Un porte-parole de la CPI a confirmé qu'il s'agissait de la peine la plus lourde jamais prononcée par la juridiction, créée en 2002 pour juger les pires atrocités commises dans le monde. Le temps que Ntaganda, détenu à La Haye depuis 2013, a déjà passé en détention sera déduit de sa peine, a précisé la Cour.

L'organisation de défense des droits de la personne Human Rights Watch (HRW) a salué la décision des juges.

Pour Ida Sawyer, directrice adjointe de la division Afrique d'HRW, cette condamnation envoie un message fort indiquant que même les personnes considérées comme intouchables peuvent un jour être amenées à rendre des comptes.

Même si la douleur de ses victimes ne peut pas être effacée, celles-ci peuvent éprouver un peu de réconfort en constatant que la justice prévaut.

Ida Sawyer, directrice adjointe de la division Afrique d'HRW

Cet été, les juges avaient qualifié de déterminant le rôle de Ntaganda dans les crimes commis par ses troupes en 2002 et 2003 en Ituri, dans le nord-est de la RDC.

Ntaganda a déjà fait appel de ce verdict. Il peut également faire appel dans les 30 jours de la décision des juges concernant la peine d'emprisonnement.
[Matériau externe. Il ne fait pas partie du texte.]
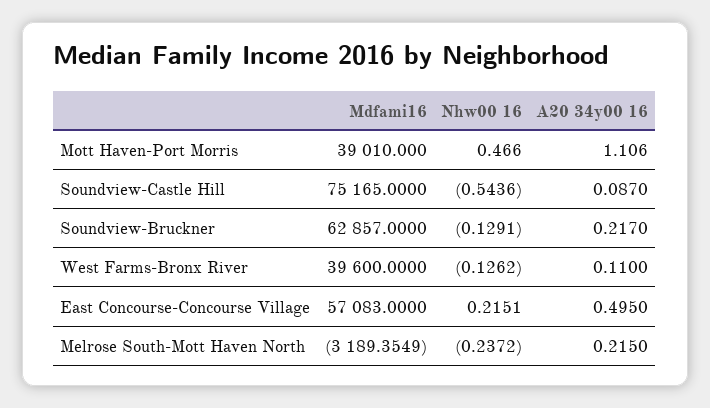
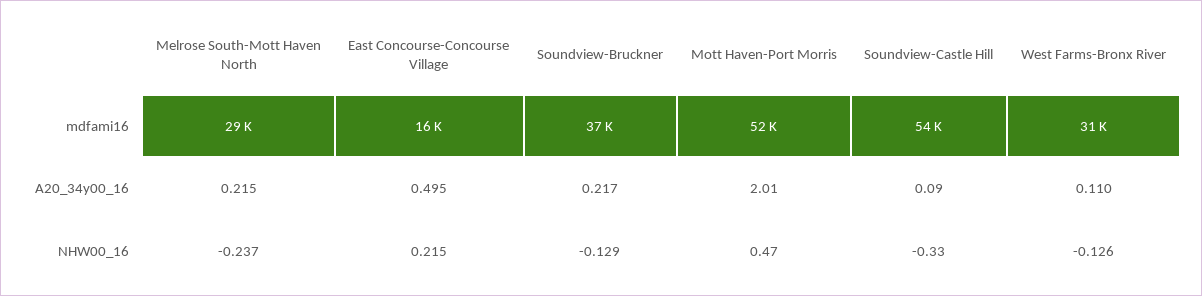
  {
    "Mdfami16": {
-     "Mott Haven-Port Morris": 39010,
+     "Mott Haven-Port Morris": 52000,
-     "Soundview-Castle Hill": 75165,
+     "Soundview-Castle Hill": 54000,
-     "Soundview-Bruckner": 62857,
+     "Soundview-Bruckner": 37000,
-     "West Farms-Bronx River": 39600,
+     "West Farms-Bronx River": 31000,
-     "East Concourse-Concourse Village": 57083,
+     "East Concourse-Concourse Village": 16000,
-     "Melrose South-Mott Haven North": -3189.3549
+     "Melrose South-Mott Haven North": 29000
    },
    "Nhw00 16": {
      "Mott Haven-Port Morris": 0.466,
-     "Soundview-Castle Hill": -0.5436,
+     "Soundview-Castle Hill": -0.33,
      "Soundview-Bruckner": -0.1291,
      "West Farms-Bronx River": -0.1262,
      "East Concourse-Concourse Village": 0.2151,
      "Melrose South-Mott Haven North": -0.2372
    },
    "A20 34y00 16": {
-     "Mott Haven-Port Morris": 1.106,
+     "Mott Haven-Port Morris": 2.01,
      "Soundview-Castle Hill": 0.087,
      "Soundview-Bruckner": 0.217,
      "West Farms-Bronx River": 0.11,
      "East Concourse-Concourse Village": 0.495,
      "Melrose South-Mott Haven North": 0.215
    }
  }

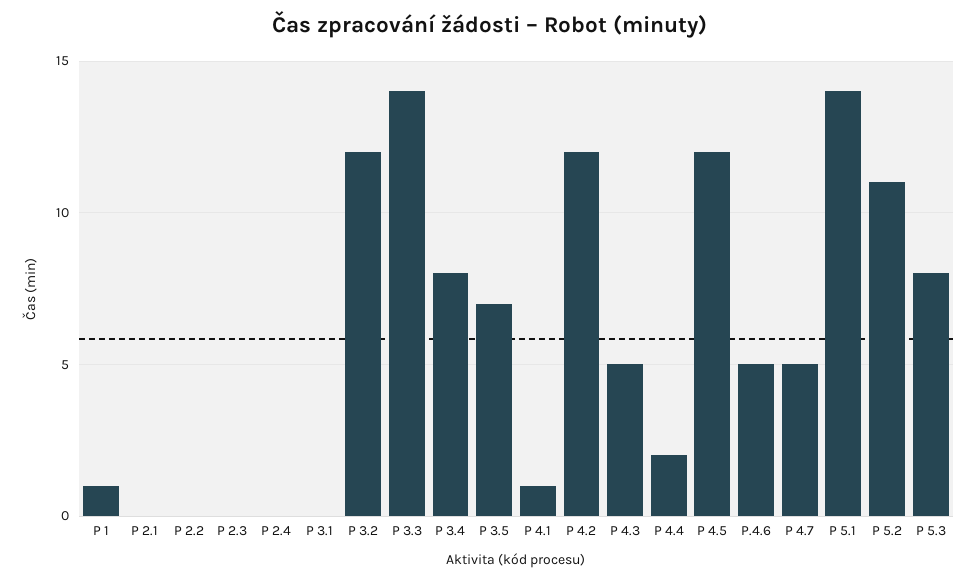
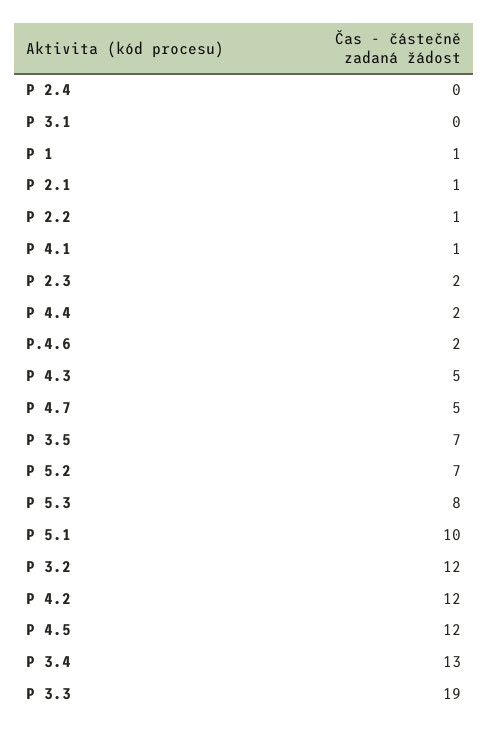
  {
    "P 1": 1,
-   "P 2.1": 0,
+   "P 2.1": 1,
-   "P 2.2": 0,
+   "P 2.2": 1,
-   "P 2.3": 0,
+   "P 2.3": 2,
    "P 2.4": 0,
    "P 3.1": 0,
    "P 3.2": 12,
-   "P 3.3": 14,
+   "P 3.3": 19,
-   "P 3.4": 8,
+   "P 3.4": 13,
    "P 3.5": 7,
    "P 4.1": 1,
    "P 4.2": 12,
    "P 4.3": 5,
    "P 4.4": 2,
    "P 4.5": 12,
-   "P.4.6": 5,
+   "P.4.6": 2,
    "P 4.7": 5,
-   "P 5.1": 14,
+   "P 5.1": 10,
-   "P 5.2": 11,
+   "P 5.2": 7,
    "P 5.3": 8
  }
L'ex-général de l'armée congolaise, qui avait la réputation d'être un leader charismatique, a toujours assuré être un révolutionnaire et non un criminel, rejetant son surnom de Terminator.
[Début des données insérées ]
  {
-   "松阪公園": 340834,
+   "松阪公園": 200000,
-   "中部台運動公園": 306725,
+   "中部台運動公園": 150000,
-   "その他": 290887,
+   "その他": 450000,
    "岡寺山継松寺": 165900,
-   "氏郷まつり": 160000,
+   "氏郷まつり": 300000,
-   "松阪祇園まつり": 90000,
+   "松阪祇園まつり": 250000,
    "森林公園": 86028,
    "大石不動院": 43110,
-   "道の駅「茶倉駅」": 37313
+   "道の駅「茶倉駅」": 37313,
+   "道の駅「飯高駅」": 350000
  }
Selon des ONG, plus de 60 000 personnes ont perdu la vie depuis l'éclatement en 1999 de violences en Ituri, région instable et riche en minéraux.

Persécutions, meurtres et viols systématiques

Ntaganda a été condamné à une série de peines allant de 8 à 30 ans. Les règles de la CPI stipulent que la durée totale de la peine d'emprisonnement doit correspondre à la peine individuelle la plus lourde.
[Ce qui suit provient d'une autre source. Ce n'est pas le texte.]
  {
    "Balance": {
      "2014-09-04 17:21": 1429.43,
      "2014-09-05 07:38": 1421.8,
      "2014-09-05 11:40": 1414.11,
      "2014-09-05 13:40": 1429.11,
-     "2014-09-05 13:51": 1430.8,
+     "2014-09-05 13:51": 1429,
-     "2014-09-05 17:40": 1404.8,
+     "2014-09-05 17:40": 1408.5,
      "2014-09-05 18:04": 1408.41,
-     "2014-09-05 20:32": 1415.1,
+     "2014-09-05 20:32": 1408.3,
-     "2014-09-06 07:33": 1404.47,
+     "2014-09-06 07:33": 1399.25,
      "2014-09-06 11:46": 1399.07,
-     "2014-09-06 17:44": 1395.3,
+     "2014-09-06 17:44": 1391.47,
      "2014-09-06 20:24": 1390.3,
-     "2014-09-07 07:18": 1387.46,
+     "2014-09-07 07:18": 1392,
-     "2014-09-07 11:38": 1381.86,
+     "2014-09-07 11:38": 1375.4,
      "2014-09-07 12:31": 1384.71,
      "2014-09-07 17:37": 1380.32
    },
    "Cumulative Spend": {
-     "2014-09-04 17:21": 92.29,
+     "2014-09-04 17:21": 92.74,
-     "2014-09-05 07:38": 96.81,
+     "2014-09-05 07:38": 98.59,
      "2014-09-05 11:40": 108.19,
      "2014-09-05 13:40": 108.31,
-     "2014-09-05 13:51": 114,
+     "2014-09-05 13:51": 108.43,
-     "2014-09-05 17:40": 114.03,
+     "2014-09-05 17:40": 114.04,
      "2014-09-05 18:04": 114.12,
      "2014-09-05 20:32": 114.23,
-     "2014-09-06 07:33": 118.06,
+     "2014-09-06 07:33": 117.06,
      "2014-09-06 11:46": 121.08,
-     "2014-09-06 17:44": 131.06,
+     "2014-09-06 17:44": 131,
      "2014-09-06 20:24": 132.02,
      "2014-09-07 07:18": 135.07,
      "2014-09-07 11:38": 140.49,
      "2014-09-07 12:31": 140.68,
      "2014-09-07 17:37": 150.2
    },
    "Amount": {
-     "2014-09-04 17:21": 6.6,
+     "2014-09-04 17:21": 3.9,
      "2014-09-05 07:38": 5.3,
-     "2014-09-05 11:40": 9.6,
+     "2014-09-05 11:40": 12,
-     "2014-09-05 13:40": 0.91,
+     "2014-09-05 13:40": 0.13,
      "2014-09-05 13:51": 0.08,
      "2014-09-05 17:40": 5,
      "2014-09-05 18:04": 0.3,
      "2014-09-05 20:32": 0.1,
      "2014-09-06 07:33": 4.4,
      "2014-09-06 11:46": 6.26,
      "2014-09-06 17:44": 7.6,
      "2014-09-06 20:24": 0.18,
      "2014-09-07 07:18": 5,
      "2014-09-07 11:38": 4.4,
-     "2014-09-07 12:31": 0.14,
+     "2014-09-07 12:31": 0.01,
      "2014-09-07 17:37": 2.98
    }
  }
Il a notamment écopé de peines de 30 ans pour persécution ainsi que meurtre et tentative de meurtre, les juges l'ayant reconnu coupable d'avoir exécuté un prêtre de ses propres mains. Ils ont également jugé que Ntaganda était indirectement responsable de nombreux autres meurtres en ayant dirigé plusieurs offensives militaires.

Le Congolais a été condamné à une peine de 28 ans pour le viol systématique de civils par ses troupes, y compris des fillettes de 9 et 11 ans. Il a de plus reçu une peine de 14 ans pour l'esclavage sexuel d'enfants soldats enrôlés dans ses rangs.

Les juges ont déclaré n'avoir trouvé aucune circonstance atténuante, rejetant l'argument de la défense selon lequel Ntaganda, né au Rwanda d'une famille tutsie, était lui-même une victime du génocide rwandais.

Ntaganda a joué un rôle central dans la planification des opérations de l'Union des patriotes congolais et de son bras armé, les Forces patriotiques pour la libération du Congo (FPLC), avait martelé l'accusation durant la dernière phase de son procès, qui s'était ouvert en septembre 2015.

Général de l'armée congolaise de 2007 à 2012, il est ensuite devenu l'un des membres fondateurs du groupe rebelle M23, qui a finalement été vaincu par les forces du gouvernement congolais en 2013.

À la suite de dissensions accompagnées de combats au sein du mouvement, Ntaganda est contraint de fuir au Rwanda et se réfugie à l'ambassade des États-Unis à Kigali, d'où il demandera son transfèrement à la CPI, une initiative inédite dans l'histoire de la juridiction.

Il est l'un des cinq chefs de guerre congolais à avoir été traduits devant la Cour. En mars 2012, la CPI a condamné à 14 ans de prison Thomas Lubanga, ancien chef de Ntaganda dans les FPLC.